Tuesday, October 13, 2009

A brew, a burger and a side of news

I'm not positive, but I think the future of newspapers has been spotted in the Czech Republic.

And it looks a lot like this, as chronicled in The Huffington Post (which also is what the future of "newspapers" looks like):
Coffee, snacks, social media, reporting, producing a paper, online publishing?

This isn't your typical café or newsroom. It's all of the above.

It's a news café where people in Czech communities can relax, meet, down some brew, see their local paper being produced, mingle with editors, contribute to the copy and even nourish its Web presence.

The readers can go there and be in contact" with the pros, said Roman Gallo, director of media strategies at PPF, an international financial group that's invested in the project and operates in Central and Eastern Europe, Central Asia, China and Vietnam.

The editorial team is available to talk to people and is in tune with the community's problems, he added.

Almost four months since its rollout, the project is attracting many fans, readers and browsers.

The weekly newspaper called Nase Adresa (our address in Czech) is considered a revolutionary business model, and "a new frontier for the newspaper industry," according to the Paris-based World Association of Newspapers' World Editors Forum that organized a study tour of the weekly's regional newsrooms.

It seems circulation is up for the different editions, traffic on its various websites is on the rise, and the cafés that form the centerpiece of the enterprise are bubbling with activities, like live rock concerts outside the storefront newsrooms.
IMAGINE THAT . . . journalists unable to hide from the public in the bowels of an office tower, behind security guards, electronic key cards, sign-in sheets, visitor badges and secure elevators.

Imagine that . . . newspaper reporters and editors willingly mingling with their readers, and even collaborating with them in putting out the Daily Blab.

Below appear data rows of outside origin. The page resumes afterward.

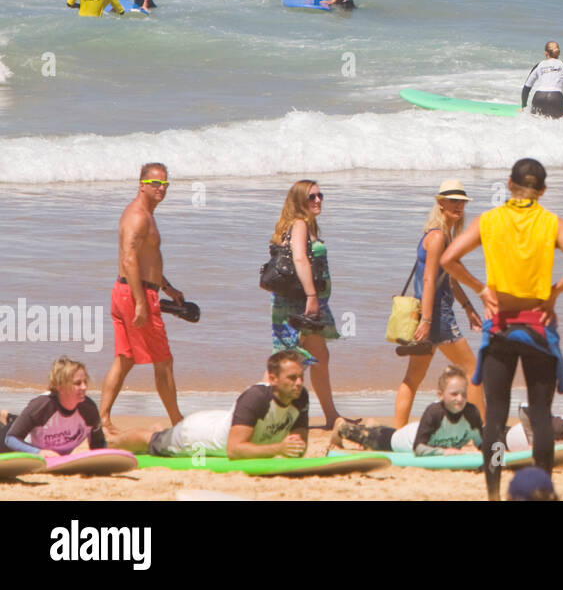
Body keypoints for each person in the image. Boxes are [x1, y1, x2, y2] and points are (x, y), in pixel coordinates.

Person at [440, 158, 563, 500]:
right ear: (542, 190)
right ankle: (543, 489)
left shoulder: (488, 221)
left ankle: (494, 491)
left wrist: (481, 289)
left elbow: (448, 258)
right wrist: (555, 292)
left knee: (495, 416)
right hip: (538, 328)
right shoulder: (552, 223)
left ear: (509, 184)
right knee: (540, 415)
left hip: (501, 328)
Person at [393, 180, 485, 427]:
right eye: (453, 201)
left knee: (413, 378)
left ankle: (398, 433)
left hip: (431, 314)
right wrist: (427, 320)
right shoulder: (437, 237)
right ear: (440, 203)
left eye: (462, 202)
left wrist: (468, 307)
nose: (459, 206)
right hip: (436, 316)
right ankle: (482, 431)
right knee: (473, 372)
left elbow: (450, 280)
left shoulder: (441, 235)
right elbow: (429, 279)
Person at [100, 164, 184, 431]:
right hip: (135, 293)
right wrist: (140, 302)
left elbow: (148, 261)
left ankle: (102, 418)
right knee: (164, 361)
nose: (161, 188)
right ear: (142, 184)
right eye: (156, 183)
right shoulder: (137, 216)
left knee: (125, 358)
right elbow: (129, 258)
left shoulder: (146, 214)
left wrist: (168, 288)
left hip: (126, 290)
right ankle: (177, 421)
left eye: (165, 184)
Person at [266, 179, 349, 428]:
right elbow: (300, 259)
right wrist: (312, 296)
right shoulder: (300, 224)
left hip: (308, 301)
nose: (318, 200)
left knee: (319, 355)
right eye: (311, 197)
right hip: (299, 302)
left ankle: (332, 416)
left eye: (320, 195)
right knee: (286, 359)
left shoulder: (306, 224)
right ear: (299, 201)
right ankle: (262, 414)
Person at [141, 351, 309, 459]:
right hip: (198, 434)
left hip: (222, 420)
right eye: (292, 378)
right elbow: (234, 449)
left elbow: (298, 448)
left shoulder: (300, 397)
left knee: (161, 435)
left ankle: (159, 430)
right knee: (151, 441)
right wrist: (279, 448)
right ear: (272, 379)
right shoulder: (255, 398)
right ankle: (117, 442)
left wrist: (293, 446)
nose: (299, 383)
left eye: (301, 377)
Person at [334, 365, 483, 455]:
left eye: (463, 394)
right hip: (403, 440)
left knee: (381, 431)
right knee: (369, 438)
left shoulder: (471, 414)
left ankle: (374, 425)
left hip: (415, 431)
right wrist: (444, 452)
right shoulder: (435, 412)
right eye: (454, 394)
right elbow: (419, 448)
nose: (459, 399)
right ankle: (341, 427)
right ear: (440, 395)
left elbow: (481, 443)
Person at [1, 357, 109, 458]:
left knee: (21, 420)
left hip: (37, 430)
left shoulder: (89, 409)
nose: (84, 387)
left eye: (85, 382)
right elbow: (11, 438)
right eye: (78, 383)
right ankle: (9, 419)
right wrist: (38, 452)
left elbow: (97, 444)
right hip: (15, 443)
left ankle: (9, 417)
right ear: (60, 387)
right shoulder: (42, 406)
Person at [521, 41, 563, 118]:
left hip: (538, 98)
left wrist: (523, 107)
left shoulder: (538, 66)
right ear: (558, 53)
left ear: (546, 53)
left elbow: (526, 87)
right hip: (556, 98)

Imagine that . . . integrating alternative revenue streams like housing the newsroom inside a cafe, where readers will pay for food and drinks as they bend journalists' ears -- and provide story ideas and news tips.

Imagine that . . . the newspaper's very "office space" is one gigantic public-relations and "branding" opportunity and, by the way, nurtures a paper that truly is "of" its community. You call that building brand loyalty.

AND IMAGINE THIS . . . part of the local paper's operation is to help youngsters produce their own newspaper. That's called creating readers and growing future journalism professionals.

This is exciting stuff. And it pretty much jibes with
something I posted here a while back. In other words, saving journalism ain't brain surgery -- all you need is an imagination and a servant's heart.